* [Using the information]:
#1 Transcribe the text on directors' fiduciary duties word for word, starting at "All directors of" and ending at "own personal interests.".
#2 Summarize the text on directors' fiduciary duties in two sentences.

* [Excerpt to read]:
┏━━

All directors of UK companies have to work within the bounds of corporate governance, and all have a duty to act within UK company legislation when working as a director. This means all directors have certain duties to the company and shareholders and others. Among these, the fiduciary duty means that you have to act in good faith in the best interests of the company, placing its interests above your own personal interests.

‘As a company director, an accusation of ‘breach of fiduciary duty’ can at best be extremely uncomfortable and, at worst, can lead to the breakdown of relations between you and your shareholders or fellow directors, and ultimately can lead to serious personal and financial repercussions,’ says Simon Bean, a Partner and Head of Dispute Resolution here at Wollens. ‘However, what amounts to a breach in practice is often a grey area for directors. It is important to know how to avoid a breach of your fiduciary duties and what to do if you are accused of a breach.’

Simon looks at who these duties are owed to, what a breach can mean for a director, and what to do if you are accused of a breach.

What are the main fiduciary duties for a director when a company is financially stable, and who are those duties owed to?

┗━━

* [Given records]:
┏━━

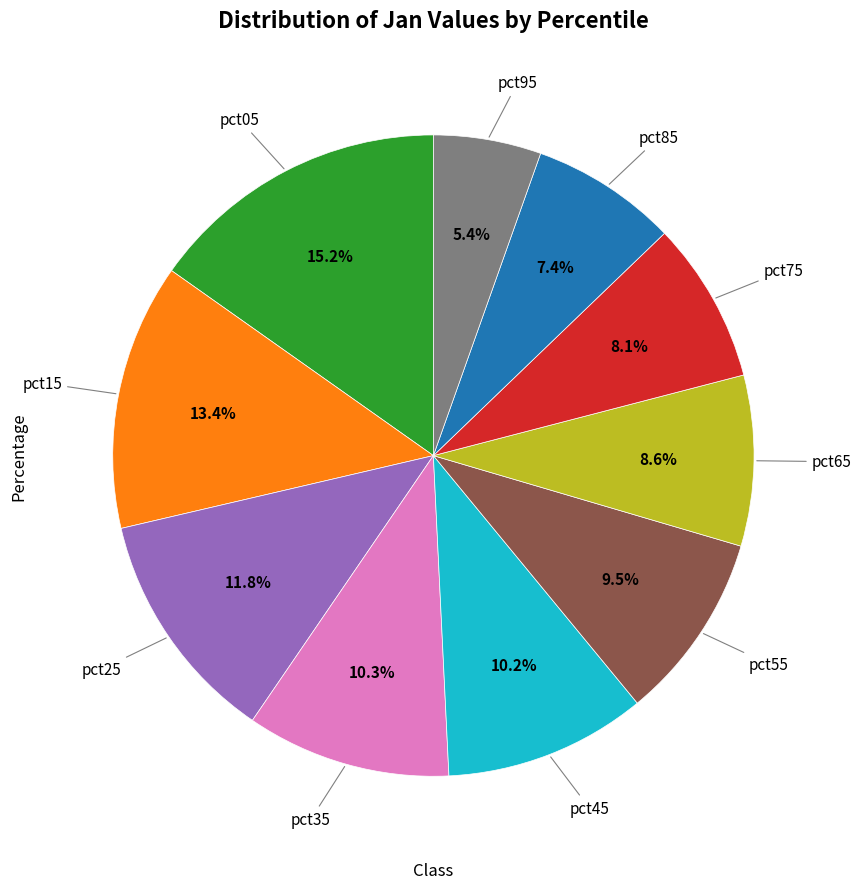

Is there a majority slice in this chart?

No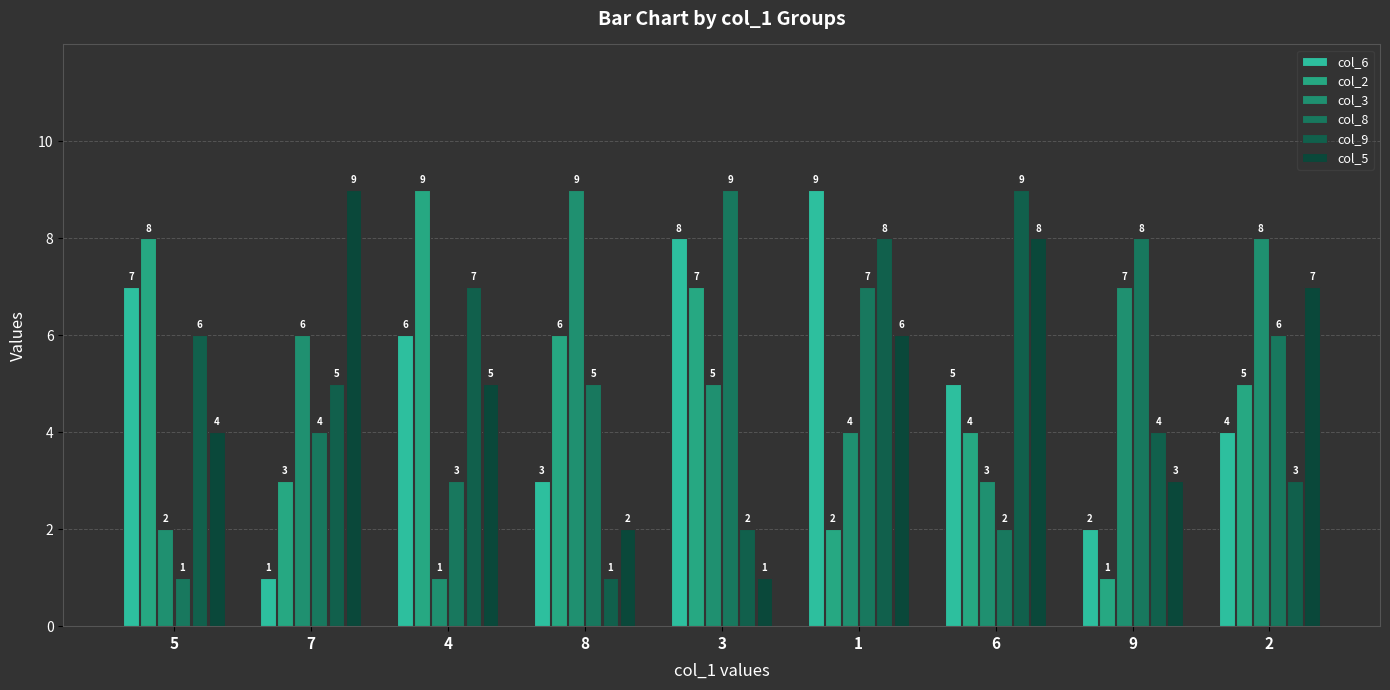

Is the value of col_5 at 6 greater than the value of col_3 at 1?

Yes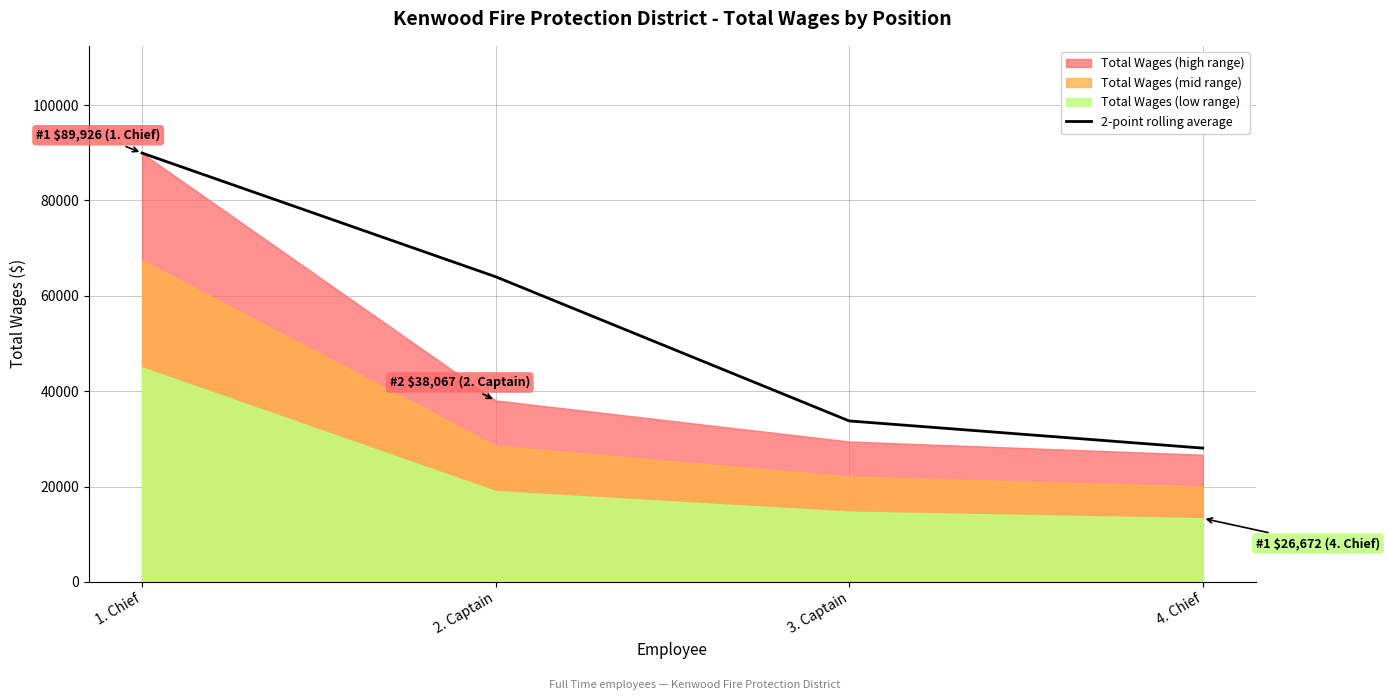

At which label does the data first exceed 63996?

1. Chief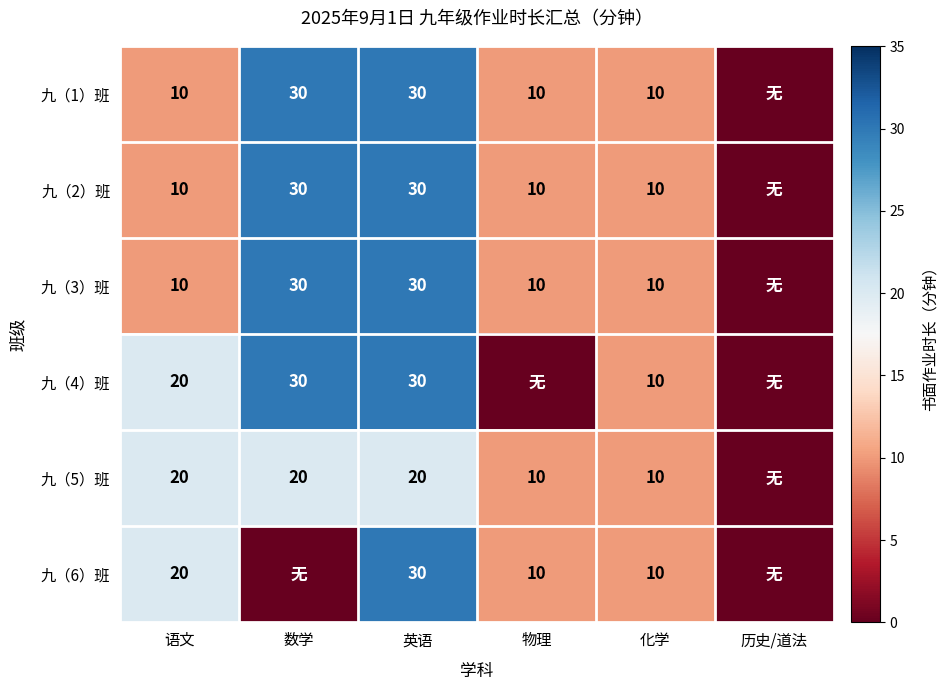

What is the sum of the 九（3）班 values at 语文 and 化学?

20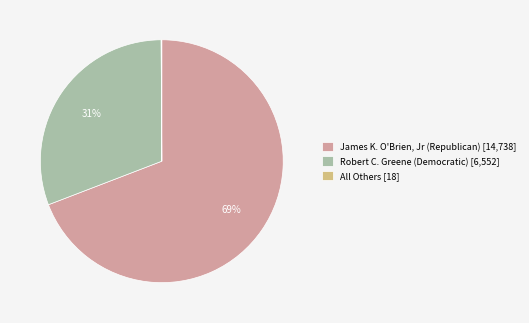

What is the largest slice in the pie chart?

James K. O'Brien, Jr (Republican)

┗━━

* [Answers for this exercise]:
#1
All directors of UK companies have to work within the bounds of corporate governance, and all have a duty to act within UK company legislation when working as a director. This means all directors have certain duties to the company and shareholders and others. Among these, the fiduciary duty means that you have to act in good faith in the best interests of the company, placing its interests above your own personal interests.

#2 Directors of UK companies must work within corporate governance and company legislation, and their fiduciary duty requires them to act in good faith in the company's best interests, above their own personal interests. Simon Bean of Wollens warns that an accusation of breaching this duty can damage relations with shareholders or fellow directors and lead to serious personal and financial repercussions, though what counts as a breach in practice is often unclear.